Policía y técnicos analizan los terrenos en los que irá el centro de inmigrantes

El centro podría ubicarse junto a los terrenos de CLH/JAVIER MARTÍN
El centro podría ubicarse junto a los terrenos de CLH / JAVIER MARTÍN

Una comisión se reunió ayer en Motril para ver el espacio en el que previsiblemente se colocarán los módulos del nuevo CATE, que podría ser cerca de los depósitos de CLH

REBECA ALCÁNTARAMotril

Responsables de la Jefatura Superior de Policía de Granada visitaron ayer la zona portuario de Motril e inspeccionaron los terrenos donde podría ubicarse el nuevo Centro de Atención Temporal de Extranjeros (CATE) que está previsto construir. Una comisión técnica se reunió para analizar cuál es el lugar más adecuado. Parece que las instalaciones podrían colocarse en un espacio que está cerca de los depósitos de CLH y que actualmente está vallado y ocupado por unos bloques de hormigón, aunque no hay confirmación oficial de que este sea el punto elegido.

Lo que sí es seguro es que los responsables de la Jefatura que darán el visto bueno a la construcción de estas instalaciones estuvieron ayer sobre el terreno y que será la Autoridad Portuaria de Motril la que ceda el espacio, tal y como ya explicó hace un mes el jefe superior de Policía de Andalucía oriental, Jesús Redondo.

Fuentes cercanas a la Policía han indicado además a IDEAL que la intención sería que este centro estuviera ya operativo para el mes de mayo. Ya cuando se anunció que se iba a construir, se indicó que la idea era que pudiera estar funcionando antes del verano. Aunque por el momento no hay constancia de que exista una partida presupuestaria concreta para su construcción. Lo que sí está claro es que las instalaciones actuales no son las adecuadas, ni por espacio, insuficiente ante la incesante llegada de migrantes, ni por las condiciones en las que se les atiende y que han denunciado diversas entidades, entre las que se encuentran abogados, sindicatos policiales, oenegés o el Defensor del Pueblo.

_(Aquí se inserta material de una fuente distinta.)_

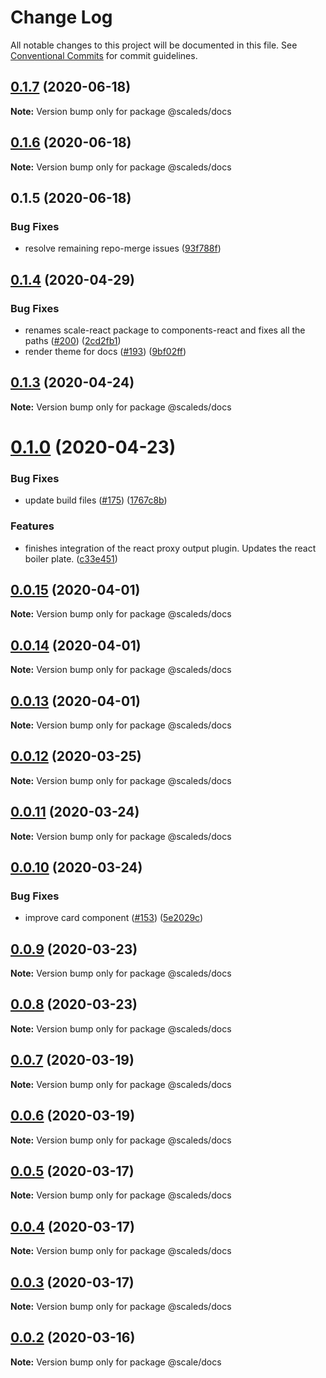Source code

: # Change Log

All notable changes to this project will be documented in this file.
See [Conventional Commits](https://conventionalcommits.org) for commit guidelines.

## [0.1.7](https://github.com/gatsbyjs/gatsby-starter-default/compare/v0.1.6...v0.1.7) (2020-06-18)

**Note:** Version bump only for package @scaleds/docs





## [0.1.6](https://github.com/gatsbyjs/gatsby-starter-default/compare/v0.1.5...v0.1.6) (2020-06-18)

**Note:** Version bump only for package @scaleds/docs





## 0.1.5 (2020-06-18)


### Bug Fixes

* resolve remaining repo-merge issues ([93f788f](https://github.com/gatsbyjs/gatsby-starter-default/commit/93f788f2027f5331aee8f6214ff2b563a624165e))





## [0.1.4](https://github.com/gatsbyjs/gatsby-starter-default/compare/v0.1.3...v0.1.4) (2020-04-29)

### Bug Fixes

- renames scale-react package to components-react and fixes all the paths ([#200](https://github.com/gatsbyjs/gatsby-starter-default/issues/200)) ([2cd2fb1](https://github.com/gatsbyjs/gatsby-starter-default/commit/2cd2fb11d29d82640b244108c3ba75f77fca3f1b))
- render theme for docs ([#193](https://github.com/gatsbyjs/gatsby-starter-default/issues/193)) ([9bf02ff](https://github.com/gatsbyjs/gatsby-starter-default/commit/9bf02ff14912894a5f266b095493a742da9f0316))

## [0.1.3](https://github.com/gatsbyjs/gatsby-starter-default/compare/v0.1.2...v0.1.3) (2020-04-24)

**Note:** Version bump only for package @scaleds/docs

# [0.1.0](https://github.com/gatsbyjs/gatsby-starter-default/compare/v0.0.12...v0.1.0) (2020-04-23)

### Bug Fixes

- update build files ([#175](https://github.com/gatsbyjs/gatsby-starter-default/issues/175)) ([1767c8b](https://github.com/gatsbyjs/gatsby-starter-default/commit/1767c8bf98927d00afdce177f0e367d79c456e77))

### Features

- finishes integration of the react proxy output plugin. Updates the react boiler plate. ([c33e451](https://github.com/gatsbyjs/gatsby-starter-default/commit/c33e4514fb840cc2e19e53dee1b17c30e27320ac))

## [0.0.15](https://github.com/gatsbyjs/gatsby-starter-default/compare/v0.0.14...v0.0.15) (2020-04-01)

**Note:** Version bump only for package @scaleds/docs

## [0.0.14](https://github.com/gatsbyjs/gatsby-starter-default/compare/v0.0.13...v0.0.14) (2020-04-01)

**Note:** Version bump only for package @scaleds/docs

## [0.0.13](https://github.com/gatsbyjs/gatsby-starter-default/compare/v0.0.12...v0.0.13) (2020-04-01)

**Note:** Version bump only for package @scaleds/docs

## [0.0.12](https://github.com/gatsbyjs/gatsby-starter-default/compare/v0.0.11...v0.0.12) (2020-03-25)

**Note:** Version bump only for package @scaleds/docs

## [0.0.11](https://github.com/gatsbyjs/gatsby-starter-default/compare/v0.0.10...v0.0.11) (2020-03-24)

**Note:** Version bump only for package @scaleds/docs

## [0.0.10](https://github.com/gatsbyjs/gatsby-starter-default/compare/v0.0.9...v0.0.10) (2020-03-24)

### Bug Fixes

- improve card component ([#153](https://github.com/gatsbyjs/gatsby-starter-default/issues/153)) ([5e2029c](https://github.com/gatsbyjs/gatsby-starter-default/commit/5e2029c8ef7ce5fbb4e07c8db04cae6a4926ff82))

## [0.0.9](https://github.com/gatsbyjs/gatsby-starter-default/compare/v0.0.8...v0.0.9) (2020-03-23)

**Note:** Version bump only for package @scaleds/docs

## [0.0.8](https://github.com/gatsbyjs/gatsby-starter-default/compare/v0.0.7...v0.0.8) (2020-03-23)

**Note:** Version bump only for package @scaleds/docs

## [0.0.7](https://github.com/gatsbyjs/gatsby-starter-default/compare/v0.0.6...v0.0.7) (2020-03-19)

**Note:** Version bump only for package @scaleds/docs

## [0.0.6](https://github.com/gatsbyjs/gatsby-starter-default/compare/v0.0.5...v0.0.6) (2020-03-19)

**Note:** Version bump only for package @scaleds/docs

## [0.0.5](https://github.com/gatsbyjs/gatsby-starter-default/compare/v0.0.3...v0.0.5) (2020-03-17)

**Note:** Version bump only for package @scaleds/docs

## [0.0.4](https://github.com/gatsbyjs/gatsby-starter-default/compare/v0.0.3...v0.0.4) (2020-03-17)

**Note:** Version bump only for package @scaleds/docs

## [0.0.3](https://github.com/gatsbyjs/gatsby-starter-default/compare/v0.0.2...v0.0.3) (2020-03-17)

**Note:** Version bump only for package @scaleds/docs

## [0.0.2](https://github.com/gatsbyjs/gatsby-starter-default/compare/v0.4.0...v0.0.2) (2020-03-16)

**Note:** Version bump only for package @scale/docs
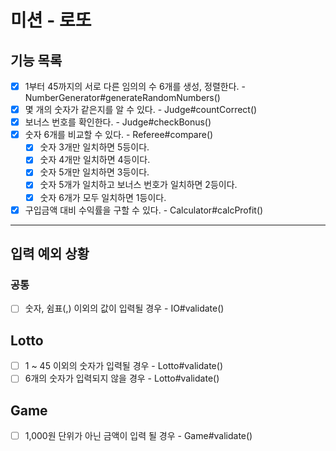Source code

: # 미션 - 로또

## 기능 목록

- [x] 1부터 45까지의 서로 다른 임의의 수 6개를 생성, 정렬한다. - NumberGenerator#generateRandomNumbers()
- [x] 몇 개의 숫자가 같은지를 알 수 있다. - Judge#countCorrect()
- [x] 보너스 번호를 확인한다. - Judge#checkBonus()
- [x] 숫자 6개를 비교할 수 있다. - Referee#compare()
  - [x] 숫자 3개만 일치하면 5등이다.
  - [x] 숫자 4개만 일치하면 4등이다.
  - [x] 숫자 5개만 일치하면 3등이다.
  - [x] 숫자 5개가 일치하고 보너스 번호가 일치하면 2등이다.
  - [x] 숫자 6개가 모두 일치하면 1등이다.
- [x] 구입금액 대비 수익률을 구할 수 있다. - Calculator#calcProfit()

---

## 입력 예외 상황

### 공통

- [ ] 숫자, 쉼표(,) 이외의 값이 입력될 경우 - IO#validate()

## Lotto

- [ ] 1 ~ 45 이외의 숫자가 입력될 경우 - Lotto#validate()
- [ ] 6개의 숫자가 입력되지 않을 경우 - Lotto#validate()

## Game

- [ ] 1,000원 단위가 아닌 금액이 입력 될 경우 - Game#validate()

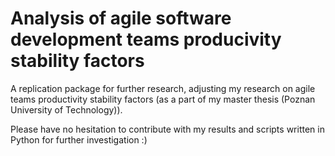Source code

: # Analysis of agile software development teams producivity stability factors

A replication package for further research, adjusting my research on agile teams productivity stability factors (as a part of my master thesis (Poznan University of Technology)). 

Please have no hesitation to contribute with my results and scripts written in Python for further investigation :)
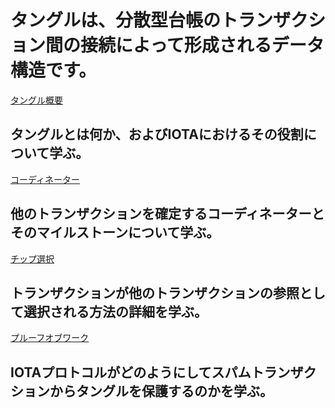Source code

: # タングルは、分散型台帳のトランザクション間の接続によって形成されるデータ構造です。

[タングル概要](/0.1/introduction/overview.md)
## タングルとは何か、およびIOTAにおけるその役割について学ぶ。

[コーディネーター](/0.1/concepts/the-coordinator.md)
## 他のトランザクションを確定するコーディネーターとそのマイルストーンについて学ぶ。

[チップ選択](/0.1/concepts/tip-selection.md)
## トランザクションが他のトランザクションの参照として選択される方法の詳細を学ぶ。

[プルーフオブワーク](/0.1/concepts/proof-of-work.md)
## IOTAプロトコルがどのようにしてスパムトランザクションからタングルを保護するのかを学ぶ。
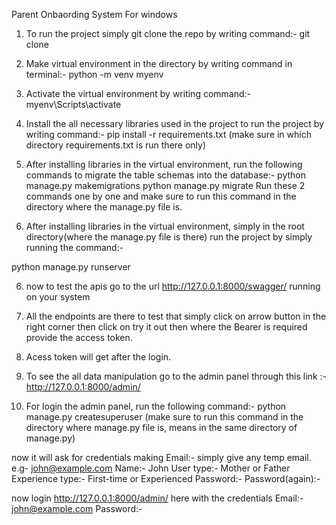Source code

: Parent Onbaording System
For windows


1. To run the project simply git clone the repo by writing command:-
git clone <https link>

2. Make virtual environment in the directory by writing command in terminal:-
python -m venv myenv

3. Activate the virtual environment by writing command:-
myenv\Scripts\activate

4. Install the all necessary libraries used in the project to run the project by writing command:-
pip install -r requirements.txt   (make sure in which directory requirements.txt is run there only)

5. After installing libraries in the virtual environment, run the following commands to migrate the table schemas into the database:-
python manage.py makemigrations
python manage.py migrate
Run these 2 commands one by one and make sure to run this command in the directory where the manage.py file is.

5. After installing libraries in the virtual environment, simply in the root directory(where the manage.py file is there) run the project by simply running the command:- 

python manage.py runserver


6. now to test the apis go to the url http://127.0.0.1:8000/swagger/ running on your system

7. All the endpoints are there to test that simply click on arrow button in the right corner then click on try it out then where the Bearer is required provide the access token.

8. Acess token will get after the login.

9. To see the all data manipulation go to the admin panel through this link :- http://127.0.0.1:8000/admin/

10. For login the admin panel, run the following command:- 
python manage.py createsuperuser (make sure to run this command in the directory where manage.py file is, means in the same directory of manage.py)

now it will ask for credentials making
Email:- simply give any temp email. e.g- john@example.com
Name:- John
User type:- Mother or Father
Experience type:- First-time or Experienced
Password:- 
Password(again):- 

now login http://127.0.0.1:8000/admin/ here with the credentials 
Email:- john@example.com
Password:- 

 


 
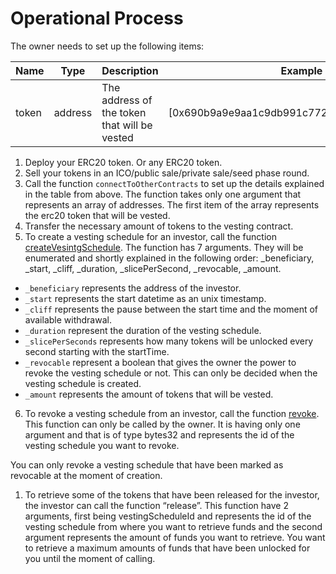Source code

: # Operational Process
The owner needs to set up the following items:

|Name|Type|Description|Example|Default|
|--- |---|---|---|---|
|token|address|The address of the token that will be vested|[0x690b9a9e9aa1c9db991c7721a92d351db4fac990]|NO|

<!--- Case: Actor is Project Owner --->
1. Deploy your ERC20 token. Or any ERC20 token.
2. Sell your tokens in an ICO/public sale/private sale/seed phase round.
3. Call the function `connectToOtherContracts` to set up the details explained in the table from above. 
The function takes only one argument that represents an array of addresses. 
The first item of the array represents the erc20 token that will be vested.
4. Transfer the necessary amount of tokens to the vesting contract.
5. To create a vesting schedule for an investor, call the function [createVesintgSchedule](https://app.bunzz.dev/module-templates/0727405d-57f6-4cd1-be66-6667a96227e2/functions#createVesintgSchedule). 
The function has 7 arguments. 
They will be enumerated and shortly explained in the following order: _beneficiary, _start, _cliff, _duration, _slicePerSecond, _revocable, _amount.
  - `_beneficiary` represents the address of the investor.
  - `_start` represents the start datetime as an unix timestamp.
  - `_cliff` represents the pause between the start time and the moment of available withdrawal.
  - `_duration` represent the duration of the vesting schedule.
  - `_slicePerSeconds` represents how many tokens will be unlocked every second starting with the startTime.
  - `_revocable` represent a boolean that gives the owner the power to revoke the vesting schedule or not. This can only be decided when the vesting schedule is created.
  - `_amount` represents the amount of tokens that will be vested.
6. To revoke a vesting schedule from an investor, call the function [revoke](https://app.bunzz.dev/module-templates/0727405d-57f6-4cd1-be66-6667a96227e2/functions#revoke). 
This function can only be called by the owner.
It is having only one argument and that is of type bytes32 and represents the id of the vesting schedule you want to revoke. 
<!--- Q: How to get the Id of vesting schedule? -->
You can only revoke a vesting schedule that have been marked as revocable at the moment of creation.


<!--- Case: Actor is Investor --->
1. To retrieve some of the tokens that have been released for the investor, the investor can call the function “release”. 
This function have 2 arguments, first being vestingScheduleId and represents the id of the vesting schedule from where you want to retrieve funds and the second argument represents the amount of funds you want to retrieve. You want to retrieve a maximum amounts of funds that have been unlocked for you until the moment of calling.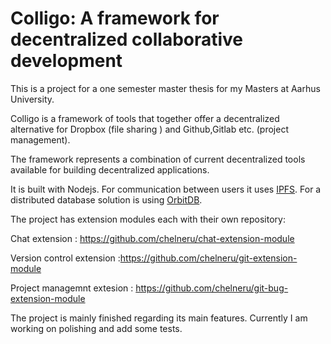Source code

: # Colligo: A framework for decentralized collaborative development

This is a project for a one semester master thesis for my Masters at Aarhus University.

Colligo is a framework of tools that together offer a decentralized alternative for Dropbox (file sharing ) and Github,Gitlab etc. (project management).

The framework represents a combination of current decentralized tools available for building decentralized applications.

It is built with Nodejs. For communication between users it uses [IPFS](https://github.com/ipfs/js-ipfs). For a distributed database solution is using [OrbitDB](https://github.com/orbitdb/orbit-db).


The project has extension modules each with their own repository:

Chat extension : https://github.com/chelneru/chat-extension-module

Version control extension :https://github.com/chelneru/git-extension-module

Project managemnt extesion : https://github.com/chelneru/git-bug-extension-module

The project is mainly finished regarding its main features. Currently I am working on polishing and add some tests.



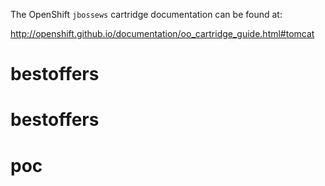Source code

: The OpenShift `jbossews` cartridge documentation can be found at:

http://openshift.github.io/documentation/oo_cartridge_guide.html#tomcat
# bestoffers
# bestoffers
# poc

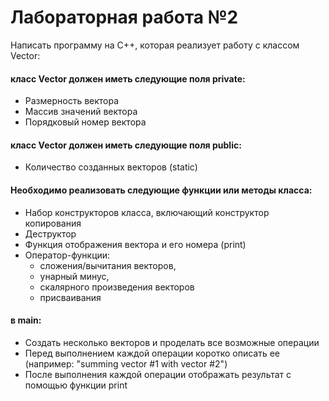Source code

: # Лабораторная работа №2
Написать программу на C++, которая реализует работу с классом Vector:
#### класс Vector должен иметь следующие поля private:
* Размерность вектора
* Массив значений вектора
* Порядковый номер вектора

#### класс Vector должен иметь следующие поля public:
* Количество созданных векторов (static)

#### Необходимо реализовать следующие функции или методы класса:
* Набор конструкторов класса, включающий конструктор копирования
* Деструктор
* Функция отображения вектора и его номера (print)
* Оператор-функции:
    * сложения/вычитания векторов, 
    * унарный минус, 
    * скалярного произведения векторов
    * присваивания
    
#### в main:
* Создать несколько векторов и проделать все возможные операции
* Перед выполнением каждой операции коротко описать ее (например: "summing vector #1 with vector #2")
* После выполнения каждой операции отображать результат с помощью функции print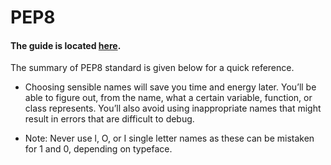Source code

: # PEP8

#### The guide is located [here](https://realpython.com/python-pep8/).

The summary of PEP8 standard is given below for a quick reference. 

- Choosing sensible names will save you time and energy later. You’ll be able to figure out, from the name, what a certain variable, function, or class represents. You’ll also avoid using inappropriate names that might result in errors that are difficult to debug.

- Note: Never use l, O, or I single letter names as these can be mistaken for 1 and 0, depending on typeface.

En este sentido, desde el Sindicato Unificado de Policía (SUP) consideraron ayer que a priori les parece que la ubicación que se está barajando es adecuada. Se preguntaron, eso sí, dónde está la partida que se utilizará para este proyecto y señalaron que la llegada de pateras no cesa y que es necesario contar con este nuevo espacio cuanto antes. «Esto ya no es un problema estacional. Hace falta esta infraestructura ya», apuntaron, al tiempo que recordaron que en lo que llevamos de enero han llegado ya al puerto motrileño varios centenares de personas rescatadas de embarcaciones.

Por el momento, no hay una fecha para el arranque de esta obra. Hay que recordar, eso sí, que el nuevo centro de inmigrantes será modular, es decir, que estará compuesto por casetas prefabricadas, por lo que no habrá que construir un nuevo edificio. En cuanto esté listo este espacio, el antiguo CATE dejará de utilizarse, tal y como ha reclamado en varias ocasiones el Defensor del Pueblo, la última hace menos de un mes.

Poco más se sabe sobre estas instalaciones. Tendrán capacidad para más de doscientas personas, habrá espacio para que policías y abogados realicen su trabajo de forma adecuada y para acoger a los menores que llegan a Motril. No se ha especificado por el momento cuántos módulos se colocaran, aunque en su día el jefe de Policía sí dijo que serían completamente nuevos.

Las instalaciones de acogida de inmigrantes han dado mucho que hablar y que escribir en los últimos meses. Desde que en febrero del año pasado el Defensor del Pueblo pidiera el cierre del actual edificio del CATE por sus deficiencias, muchos han sido los que se han unido a estas críticas, más aún cuando el número de migrantes atendidos comenzó a aumentar y este antiguo centro se quedó pequeño. Para solventar la situación, primero el Ayuntamiento de Motril cedió un polideportivo, pero a final de agosto, ese espacio recuperó su uso habitual, y se instalaron unas tiendas de campaña en el puerto. Esta alternativa tampoco convenció, entre otras cosas, porque con la primera tormenta que cayó en la Costa se inundó, una imagen que se repitió en varias ocasiones. El último remedio puesto por parte del Gobierno fue sustituir estas tiendas por módulos, pero sólo trajeron cuatro, con espacio para medio centenar de personas, por lo que el antiguo edificio nunca ha podido cerrarse.

Ahora parece que está a punto de llegar el último capítulo, y quizás el definitivo, de esta historia, con la construcción de un nuevo centro.